I know you all know me. I can be more than a teensy bit too disciplined for my own good and the well being of others. Right away, I want to put the myth of Helga the Punisher to rest. Helga is one of my alter-egos, or multiple personalities if you will. I'm betting right now you are all imagining me in my thigh high black leather boots, a Frederick's of Hollywood designed Tyrolean maiden costume, blond braids looped over my head, cigarette holder clenched between my lips cracking a bull whip over the heads of my three fellow travelers. "You vil get up and see ze sights Schnell!"
Nothing could be further from the truth, honest, just ask 'em.
In all honesty I've planned this trip as a vacation, not the Bataan death march through cultural treasures. When the Sistine chapel closes 15 minutes after we entered because the Pope wants to throw a party, I just shrug my shoulders and smile and say "it's an adventure". When the kid's lose interest for the day in the Accademia I say who can blame them. Seeing THE David in all, and I do mean ALL, of his glory, who can top that?
This is not about ticking off the treasures of Italy the way some mountaineers bag peaks. It's about food and wine, heavenly coffee and losing yourself in this foreign place too. I feel like I've fallen face first into a pile of wonderful. I don't want to get up. So I roll around in it. With abandon. We eat gelato for breakfast - ok we didn't really do that. But the food is so good, and people eat every meal like I eat at holidays...with conversation, wine and lingering. I want to cry because I'm so happy, but I'm so happy I don't want to cry. So I just smile real big inside.

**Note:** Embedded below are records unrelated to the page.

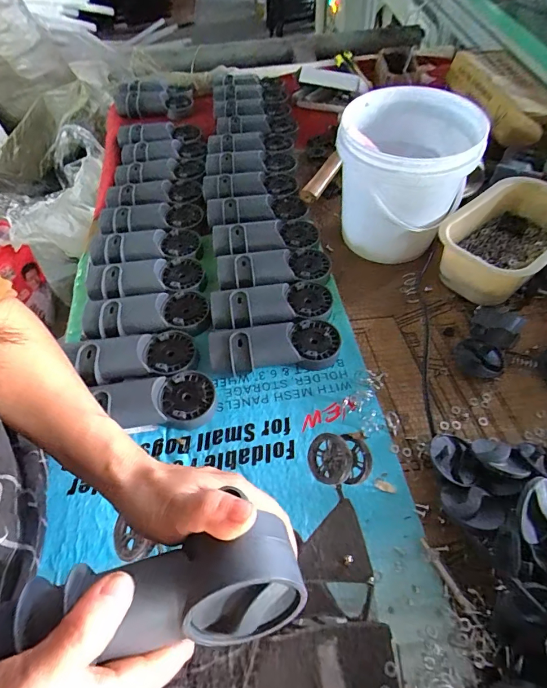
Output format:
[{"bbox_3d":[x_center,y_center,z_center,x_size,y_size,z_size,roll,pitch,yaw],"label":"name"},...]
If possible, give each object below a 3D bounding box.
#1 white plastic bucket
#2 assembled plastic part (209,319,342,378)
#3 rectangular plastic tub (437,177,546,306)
[{"bbox_3d":[0.177,-0.221,0.566,0.175,0.178,0.166,14,57,13],"label":"white plastic bucket"},{"bbox_3d":[0.002,0.003,0.495,0.159,0.042,0.059,-8,55,-2],"label":"assembled plastic part"},{"bbox_3d":[0.320,-0.137,0.552,0.198,0.085,0.130,-36,60,-20],"label":"rectangular plastic tub"}]

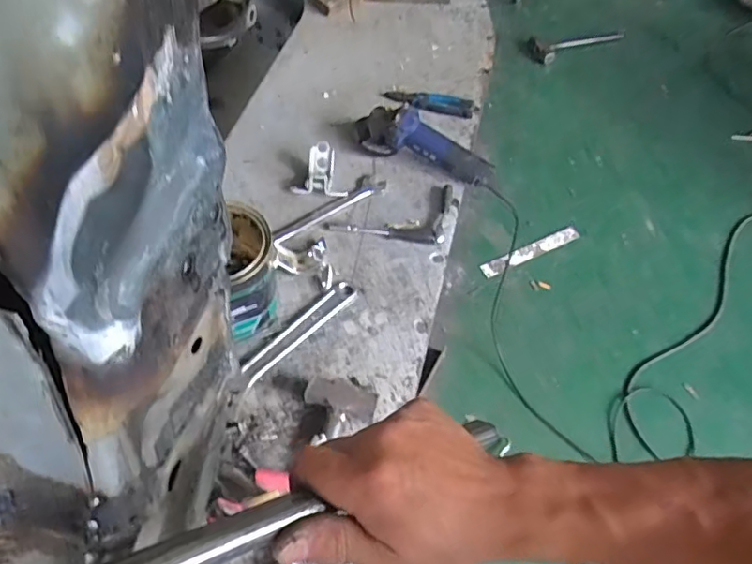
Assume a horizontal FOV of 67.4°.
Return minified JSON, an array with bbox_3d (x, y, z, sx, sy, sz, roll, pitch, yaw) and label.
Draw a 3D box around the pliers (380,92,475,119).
[{"bbox_3d":[0.117,-0.404,1.268,0.204,0.019,0.051,13,56,4],"label":"pliers"}]

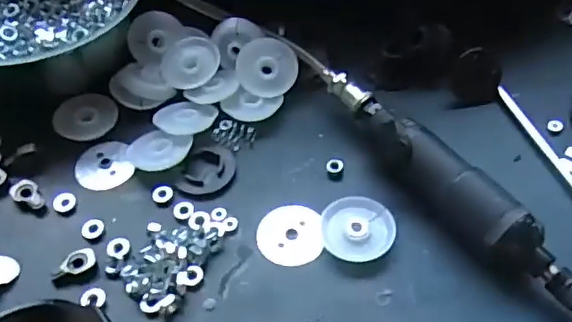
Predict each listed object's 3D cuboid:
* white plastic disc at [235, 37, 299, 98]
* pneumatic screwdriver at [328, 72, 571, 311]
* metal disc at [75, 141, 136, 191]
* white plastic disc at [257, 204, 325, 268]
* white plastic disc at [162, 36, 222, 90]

Somehow I've managed to save enough money to not worry about the little details that have thwarted my other vacations. I can say yes so much it starts to feel like I mean it. Oh, do I mean it!
So we visit Botticelli, and Titian and Veronese and Michaelangelo and cathedrals to God, but we also visit cathedrals to food and living well. Plus it's sunny during the month when it's supposed to be the rainiest. I'm thinking Global warming is looking prety sweet right now. I won't recognize until I leave Italy and enter Switzerland why it's so different here. I haven't seen a single Starbucks or McDonalds in either Rome or Florence. Nobody is any the worse for wear.
At this point of the trip we are in Florence, my most favorite place in the world, with some of my most favorite people in the world. Why has it taken me 30 years to get back here?